THIRTEEN
Instead of doing my paperwork, I drove my eight-year-old-piece-of-crap Chevrolet Lumina up to Alpharetta, sat in the parking lot of a lowrise industrial park, and waited until a man in a golf shirt and pressed chinos came out. It was David Drobysch. The adoptive father of my little boy. He climbed into a BMW 735i and drove off.
I followed, keeping back a couple of car lengths.
We crawled through the horrible traffic, driving past strip mall after strip mall—Publix supermarkets, Borders Books, Blockbuster Video, one after another—subdivision after subdivision—Bentwood Terrace, Windward Heights, The Meridian, Country Club of the South, Sheltering Farms—me and my son’s father, and all the other happy and prosperous white folks in their imported cars, windows rolled up, air conditioning blasting. It was five-lane roads mostly, or seven, plus the turn lane in the middle.

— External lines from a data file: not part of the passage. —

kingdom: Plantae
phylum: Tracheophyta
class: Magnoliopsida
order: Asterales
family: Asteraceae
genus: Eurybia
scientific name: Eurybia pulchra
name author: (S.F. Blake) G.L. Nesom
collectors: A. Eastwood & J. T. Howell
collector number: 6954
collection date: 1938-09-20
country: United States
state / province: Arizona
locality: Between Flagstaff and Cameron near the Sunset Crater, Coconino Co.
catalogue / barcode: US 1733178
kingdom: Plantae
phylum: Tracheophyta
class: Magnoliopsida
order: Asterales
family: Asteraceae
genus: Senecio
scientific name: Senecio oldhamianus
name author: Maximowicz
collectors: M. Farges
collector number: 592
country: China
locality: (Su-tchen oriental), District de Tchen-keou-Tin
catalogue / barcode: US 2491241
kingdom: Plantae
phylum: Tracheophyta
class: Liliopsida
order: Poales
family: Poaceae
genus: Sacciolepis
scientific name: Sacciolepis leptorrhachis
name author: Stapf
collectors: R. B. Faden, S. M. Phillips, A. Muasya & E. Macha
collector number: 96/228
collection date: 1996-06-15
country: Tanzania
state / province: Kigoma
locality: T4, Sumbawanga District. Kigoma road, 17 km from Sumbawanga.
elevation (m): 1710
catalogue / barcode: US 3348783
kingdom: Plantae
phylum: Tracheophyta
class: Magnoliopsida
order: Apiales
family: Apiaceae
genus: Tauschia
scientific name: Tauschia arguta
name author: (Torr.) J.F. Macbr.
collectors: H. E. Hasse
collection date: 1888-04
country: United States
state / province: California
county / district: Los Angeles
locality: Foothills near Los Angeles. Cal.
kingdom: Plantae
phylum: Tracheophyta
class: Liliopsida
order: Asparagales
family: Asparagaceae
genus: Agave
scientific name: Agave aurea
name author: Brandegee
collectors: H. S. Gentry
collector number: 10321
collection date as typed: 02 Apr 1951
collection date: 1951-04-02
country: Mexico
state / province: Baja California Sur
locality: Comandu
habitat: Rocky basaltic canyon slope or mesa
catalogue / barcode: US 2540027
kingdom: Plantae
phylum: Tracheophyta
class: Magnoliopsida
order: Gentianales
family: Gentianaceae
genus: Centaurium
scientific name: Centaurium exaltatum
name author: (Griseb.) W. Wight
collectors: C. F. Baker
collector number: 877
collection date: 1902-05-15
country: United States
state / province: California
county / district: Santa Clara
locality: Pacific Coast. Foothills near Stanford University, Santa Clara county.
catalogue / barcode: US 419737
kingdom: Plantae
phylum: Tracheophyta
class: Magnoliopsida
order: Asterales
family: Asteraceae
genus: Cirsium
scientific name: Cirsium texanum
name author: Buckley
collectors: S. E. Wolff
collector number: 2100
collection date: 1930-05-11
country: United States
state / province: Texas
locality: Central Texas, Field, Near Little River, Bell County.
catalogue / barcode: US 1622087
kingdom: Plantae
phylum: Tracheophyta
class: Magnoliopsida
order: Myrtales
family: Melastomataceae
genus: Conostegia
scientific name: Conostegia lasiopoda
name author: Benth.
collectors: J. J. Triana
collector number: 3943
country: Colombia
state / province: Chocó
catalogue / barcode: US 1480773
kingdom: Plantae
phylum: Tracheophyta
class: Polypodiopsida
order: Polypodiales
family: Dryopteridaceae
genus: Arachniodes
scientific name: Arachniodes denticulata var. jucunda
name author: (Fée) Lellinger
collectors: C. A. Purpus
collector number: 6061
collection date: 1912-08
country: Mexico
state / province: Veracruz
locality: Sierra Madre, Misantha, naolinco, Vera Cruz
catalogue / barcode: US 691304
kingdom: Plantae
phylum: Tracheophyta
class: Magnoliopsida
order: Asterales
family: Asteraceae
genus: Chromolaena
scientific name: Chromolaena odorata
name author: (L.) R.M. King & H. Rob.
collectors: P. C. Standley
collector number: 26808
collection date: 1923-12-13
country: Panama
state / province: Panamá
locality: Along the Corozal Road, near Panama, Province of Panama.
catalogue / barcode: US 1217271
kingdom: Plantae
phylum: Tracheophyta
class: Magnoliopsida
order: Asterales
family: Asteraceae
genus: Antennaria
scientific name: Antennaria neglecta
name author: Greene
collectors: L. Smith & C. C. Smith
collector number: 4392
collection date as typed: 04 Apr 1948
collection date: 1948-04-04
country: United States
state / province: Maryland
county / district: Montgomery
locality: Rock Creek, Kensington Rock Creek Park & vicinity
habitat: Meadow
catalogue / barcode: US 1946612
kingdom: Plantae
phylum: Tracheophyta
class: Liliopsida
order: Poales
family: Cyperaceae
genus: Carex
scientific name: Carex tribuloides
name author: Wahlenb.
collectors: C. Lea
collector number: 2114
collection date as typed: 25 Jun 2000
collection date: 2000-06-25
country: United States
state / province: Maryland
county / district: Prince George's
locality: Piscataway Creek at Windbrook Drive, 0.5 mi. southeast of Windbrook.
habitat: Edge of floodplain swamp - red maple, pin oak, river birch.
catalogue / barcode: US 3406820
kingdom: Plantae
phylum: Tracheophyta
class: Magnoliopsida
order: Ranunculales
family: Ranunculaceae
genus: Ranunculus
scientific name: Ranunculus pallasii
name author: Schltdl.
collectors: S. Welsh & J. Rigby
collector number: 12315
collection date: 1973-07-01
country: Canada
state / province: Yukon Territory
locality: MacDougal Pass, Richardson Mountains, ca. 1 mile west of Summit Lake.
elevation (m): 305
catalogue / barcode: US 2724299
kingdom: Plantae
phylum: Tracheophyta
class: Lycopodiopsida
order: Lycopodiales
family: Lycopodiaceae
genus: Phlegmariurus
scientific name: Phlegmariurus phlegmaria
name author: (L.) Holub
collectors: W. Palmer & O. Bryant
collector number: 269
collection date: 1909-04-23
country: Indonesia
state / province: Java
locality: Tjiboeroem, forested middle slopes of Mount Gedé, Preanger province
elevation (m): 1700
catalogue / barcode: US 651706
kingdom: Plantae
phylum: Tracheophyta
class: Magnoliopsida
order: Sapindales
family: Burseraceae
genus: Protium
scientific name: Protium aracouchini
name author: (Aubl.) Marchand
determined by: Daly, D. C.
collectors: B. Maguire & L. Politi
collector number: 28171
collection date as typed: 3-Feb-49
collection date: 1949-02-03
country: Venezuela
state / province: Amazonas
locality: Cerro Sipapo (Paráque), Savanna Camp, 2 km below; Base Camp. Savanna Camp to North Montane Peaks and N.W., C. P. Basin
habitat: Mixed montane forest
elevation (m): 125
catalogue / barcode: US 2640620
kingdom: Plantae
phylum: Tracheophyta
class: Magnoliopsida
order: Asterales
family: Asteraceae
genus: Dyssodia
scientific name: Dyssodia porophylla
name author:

Eventually David Drobysch turned into one of a thousand subdivisions out there, between two giant pretentious stone gates and a huge faux-brass sign that read, ROSEMONT ORCHARDS II, A TENNIS COMMUNITY. We wound down a bunch of identical streets, not a right angle in sight, curving in and out till you lost track of where you were, past one 5,000-square-foot house after another, all built from one of seven plans, all brick, all two stories, all tricked out with the same palate of stale architectural trickery: eyebrow windows, mansard roofs, plantation shutters, copper flashing, copper downspouts, copper gutters.
Kids played in the streets everywhere. White kids, white kids, white kids, most of them dressed like little gangsters from the ’hood, pants drooping, their small thick-ankled legs sticking out of baggy shorts.
The BMW pulled into the concrete driveway in front of one the huge brick houses. An eyebrow window in the middle of the sloping roof gave the place a face—the perplexed, vacuous expression of a giant cyclops.
I drove past the house without stopping, my heart beating way too fast. It took me ten minutes to find my way out of the subdivision.
When I got home I logged on to the computer to look at my boy. Or I tried to, anyway. But when I hit the button for his Web page, an error message came up. Error 404, page not found.
Suddenly I was fuming. Had they put some sort of trap on the page so that if I tried to dig past the firewalls, they’d find out and yank the page on me? Did that mean that David and Nancy Drobysch now knew that I knew who they were? Did it mean. . . . There was no telling what it meant. Maybe nothing. Maybe they were updating the page. Maybe their server was down. It could be any of a thousand things. I sat there in a rage, staring at the white, empty screen.
Finally I cut my Internet connection, started typing up a report for the Marquavious Roberts murder. When I was done, I went in the kitchen and microwaved myself a bowl of Chicken Voila!, then sat on my exercise bike, riding and riding as I ate the bland dinner.
When I was done, I felt unsatisfied in a thousand tiny ways.
Marquavious Roberts. I’d solved a case, at least. That was something. Maybe that poor child would rest better now that his killer had gone down.
But still, something nagged at me. Solving the Marquavious Roberts case had seemed so easy. Maybe too easy. I realized I’d never absorbed the facts of the case, not to the level I had with Evie Marie Prowter’s case, anyway.
So I went back and sat down with the file, going through it page by page. It was amazing how many things I hadn’t noticed the first time around. Like for instance it was the same detective, Lt. Roy Bevis, that would go on to work Evie Marie’s case four years later. The autopsy had been done by the same person, too, Dr. Vale Pleassance, MD, Assistant Medical Examiner, Fulton County, Diplomate of the American College of Forensic Pathologists.
But when I got to the ME’s report, read it over a second time—and then a third and then a fourth and then a fifth—I started to get a sick feeling. Sick and angry and ashamed all at the same time.
I picked up the phone, called a number. When the person I was calling picked up, I said, “You knew! How did you know, you son of a bitch?” I said. I could hear breathing, but no answer. “You creepy sick diseased liar.”